§ **Assignment**
Line by line, transcribe the data below exactly and pass over the images.

(Data records begins)

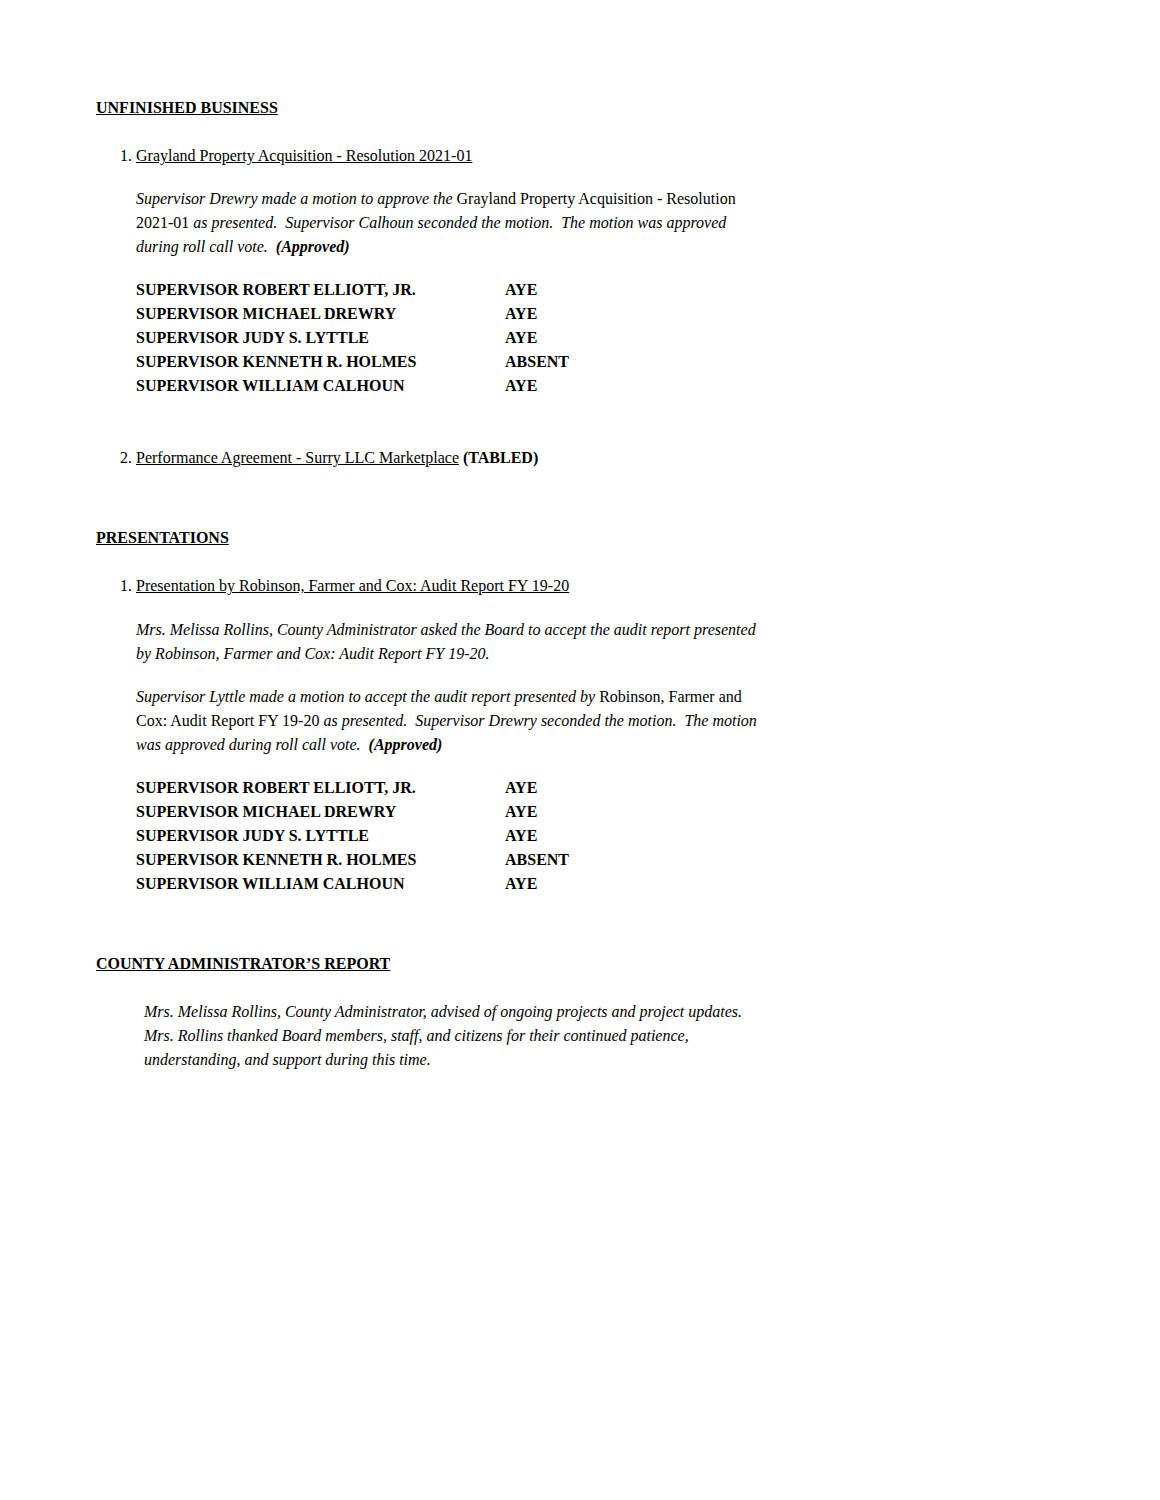UNFINISHED BUSINESS
Grayland Property Acquisition - Resolution 2021-01
Supervisor Drewry made a motion to approve the Grayland Property Acquisition - Resolution 2021-01 as presented. Supervisor Calhoun seconded the motion. The motion was approved during roll call vote. (Approved)
| SUPERVISOR ROBERT ELLIOTT, JR. | AYE |
| SUPERVISOR MICHAEL DREWRY | AYE |
| SUPERVISOR JUDY S. LYTTLE | AYE |
| SUPERVISOR KENNETH R. HOLMES | ABSENT |
| SUPERVISOR WILLIAM CALHOUN | AYE |
Performance Agreement - Surry LLC Marketplace (TABLED)
PRESENTATIONS
Presentation by Robinson, Farmer and Cox: Audit Report FY 19-20
Mrs. Melissa Rollins, County Administrator asked the Board to accept the audit report presented by Robinson, Farmer and Cox: Audit Report FY 19-20.
Supervisor Lyttle made a motion to accept the audit report presented by Robinson, Farmer and Cox: Audit Report FY 19-20 as presented. Supervisor Drewry seconded the motion. The motion was approved during roll call vote. (Approved)
| SUPERVISOR ROBERT ELLIOTT, JR. | AYE |
| SUPERVISOR MICHAEL DREWRY | AYE |
| SUPERVISOR JUDY S. LYTTLE | AYE |
| SUPERVISOR KENNETH R. HOLMES | ABSENT |
| SUPERVISOR WILLIAM CALHOUN | AYE |
COUNTY ADMINISTRATOR’S REPORT
Mrs. Melissa Rollins, County Administrator, advised of ongoing projects and project updates. Mrs. Rollins thanked Board members, staff, and citizens for their continued patience, understanding, and support during this time.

(Data records ends)

§ **Exercise solution**
UNFINISHED BUSINESS
Grayland Property Acquisition - Resolution 2021-01
Supervisor Drewry made a motion to approve the Grayland Property Acquisition - Resolution 2021-01 as presented. Supervisor Calhoun seconded the motion. The motion was approved during roll call vote. (Approved)
| SUPERVISOR ROBERT ELLIOTT, JR. | AYE |
| SUPERVISOR MICHAEL DREWRY | AYE |
| SUPERVISOR JUDY S. LYTTLE | AYE |
| SUPERVISOR KENNETH R. HOLMES | ABSENT |
| SUPERVISOR WILLIAM CALHOUN | AYE |
Performance Agreement - Surry LLC Marketplace (TABLED)
PRESENTATIONS
Presentation by Robinson, Farmer and Cox: Audit Report FY 19-20
Mrs. Melissa Rollins, County Administrator asked the Board to accept the audit report presented by Robinson, Farmer and Cox: Audit Report FY 19-20.
Supervisor Lyttle made a motion to accept the audit report presented by Robinson, Farmer and Cox: Audit Report FY 19-20 as presented. Supervisor Drewry seconded the motion. The motion was approved during roll call vote. (Approved)
| SUPERVISOR ROBERT ELLIOTT, JR. | AYE |
| SUPERVISOR MICHAEL DREWRY | AYE |
| SUPERVISOR JUDY S. LYTTLE | AYE |
| SUPERVISOR KENNETH R. HOLMES | ABSENT |
| SUPERVISOR WILLIAM CALHOUN | AYE |
COUNTY ADMINISTRATOR’S REPORT
Mrs. Melissa Rollins, County Administrator, advised of ongoing projects and project updates. Mrs. Rollins thanked Board members, staff, and citizens for their continued patience, understanding, and support during this time.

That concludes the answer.